A Just Transition? Managing the Challenges of Technology, Trade, Climate Change and COVID-19
A report released today warned that a combination of Covid-19, globalisation, technological and climate change is creating a “slow-motion traffic accident” for jobs and living standards with social and economic disaster imminent in industrial towns across the United Kingdom without government intervention. It also laid out a series of previous failures made in these towns such as following the closure of a steelworks in 2015 that left 4,000 workers unemployed.
The report – entitled ‘A Just Transition? Managing the challenges of technology, trade, climate change and COVID-19’ – explored how these transitions in industrial towns can be managed. The report looked at how industrial change has been handled in two sectors – coal fired electricity generation and steel making.
The report studied the closure of SSI steelworks in Redcar in 2015. It highlighted that Government response to steelwork closures that left thousands made redundant “showed limited preparedness” and demonstrated an “absence of learning from earlier experiences”. Most troublingly, it showed that the impact of steel plant closures on local communities “did not inspire a wider discussion” at either national or local government level. More than four in five of the former steelworkers interviewed described government support as “inadequate”.
Alasdair McDiarmid, Operations Director at Community, says:
“The current pace of change is unprecedented, with huge implications for our economy, jobs and industrial communities. The formidable contemporary challenges of climate change, automation, Brexit and COVID-19, combined with the more familiar impacts of recession and globalisation, demand a national conversation about the management of industrial change.
We need only look to SSI in Redcar as an example of what can happen when a strategic business and major employer is allowed simply to collapse. The devastation from the closure was huge and its impacts continue to be felt throughout the community. Testimony from SSI steelworkers included heart-rending stories of desperate searches for work, relationship breakdowns, increased mental health issues and the loss of family homes. Only two thirds were able to find new full-time work, and 18% of laid-off workers took two years to get a new job.
SSI was an avoidable tragedy that must never be repeated. We must heed the warnings of this report and act to ensure that in future industrial transitions the interests of people and communities are properly represented.”
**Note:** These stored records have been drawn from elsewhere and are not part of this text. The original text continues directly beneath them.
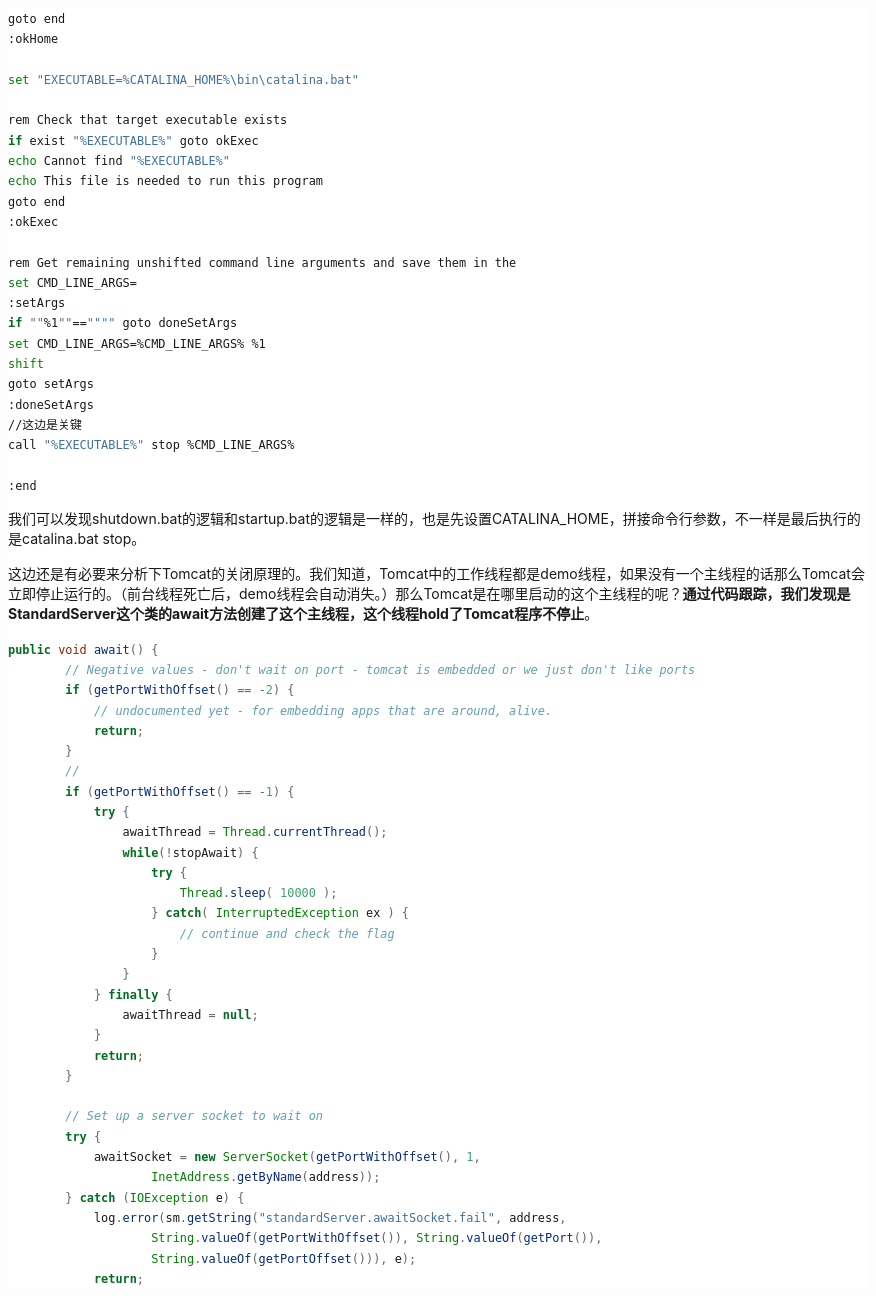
```bash
goto end
:okHome

set "EXECUTABLE=%CATALINA_HOME%\bin\catalina.bat"

rem Check that target executable exists
if exist "%EXECUTABLE%" goto okExec
echo Cannot find "%EXECUTABLE%"
echo This file is needed to run this program
goto end
:okExec

rem Get remaining unshifted command line arguments and save them in the
set CMD_LINE_ARGS=
:setArgs
if ""%1""=="""" goto doneSetArgs
set CMD_LINE_ARGS=%CMD_LINE_ARGS% %1
shift
goto setArgs
:doneSetArgs
//这边是关键
call "%EXECUTABLE%" stop %CMD_LINE_ARGS%

:end
```

我们可以发现shutdown.bat的逻辑和startup.bat的逻辑是一样的，也是先设置CATALINA_HOME，拼接命令行参数，不一样是最后执行的是catalina.bat stop。

这边还是有必要来分析下Tomcat的关闭原理的。我们知道，Tomcat中的工作线程都是demo线程，如果没有一个主线程的话那么Tomcat会立即停止运行的。（前台线程死亡后，demo线程会自动消失。）那么Tomcat是在哪里启动的这个主线程的呢？**通过代码跟踪，我们发现是StandardServer这个类的await方法创建了这个主线程，这个线程hold了Tomcat程序不停止**。

```java
public void await() {
        // Negative values - don't wait on port - tomcat is embedded or we just don't like ports
        if (getPortWithOffset() == -2) {
            // undocumented yet - for embedding apps that are around, alive.
            return;
        }
        //
        if (getPortWithOffset() == -1) {
            try {
                awaitThread = Thread.currentThread();
                while(!stopAwait) {
                    try {
                        Thread.sleep( 10000 );
                    } catch( InterruptedException ex ) {
                        // continue and check the flag
                    }
                }
            } finally {
                awaitThread = null;
            }
            return;
        }

        // Set up a server socket to wait on
        try {
            awaitSocket = new ServerSocket(getPortWithOffset(), 1,
                    InetAddress.getByName(address));
        } catch (IOException e) {
            log.error(sm.getString("standardServer.awaitSocket.fail", address,
                    String.valueOf(getPortWithOffset()), String.valueOf(getPort()),
                    String.valueOf(getPortOffset())), e);
            return;
```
Keiran Goddard of The Alex Ferry Foundation, says:
“There is a golden thread that runs through this report… the extent to which an industrial transition is “Just” is not a question of destiny but a question of contestation, ideology, strategy and solidarity. As a Foundation committed to increased access to good work, both today and in the future, we are proud to support this work, which makes an invaluable contribution to one of the most important economic and social debates of our time”
Sue Ferns, Senior Deputy General Secretary at Prospect, says:
“The drive for Net Zero clearly presents huge opportunities for jobs and industry, as well as for our climate, but there are also challenges that must be negotiated if we are to ensure that the journey to a clean economy is one that all workers can share in.
In the past the UK has had a patchy record of managing industrial change, often because of a lack of dialogue and a sense of shared endeavour between government, employers, and workers. Helping the workforce to transition from high to low carbon jobs is absolutely essential if we are to maintain public support for Net Zero and harness a sense of national mission as we prepare to host the world at COP26.
To that end government should establish a UK Just Transition taskforce to bring together unions, businesses and government in a space where these challenges can be tackled head on.”
The report recommends that the government establish a commission tasked with managing change in industrial towns. The commission would be responsible for monitoring the full range of government policies around industrial change – notably, industrial policy, regional policy, labour market policy, skills policy and the industrial relations architecture. The report further recommends sector forums to manage industrial transitions as well as increased devolution and more robust industrial relations policies.
The advisory committee for the report consists of Community, Prospect and The Alex Ferry Foundation. The report was prepared by Dr David Coats, Visiting Professor at the University of Leicester and Research Fellow at the Smith Institute.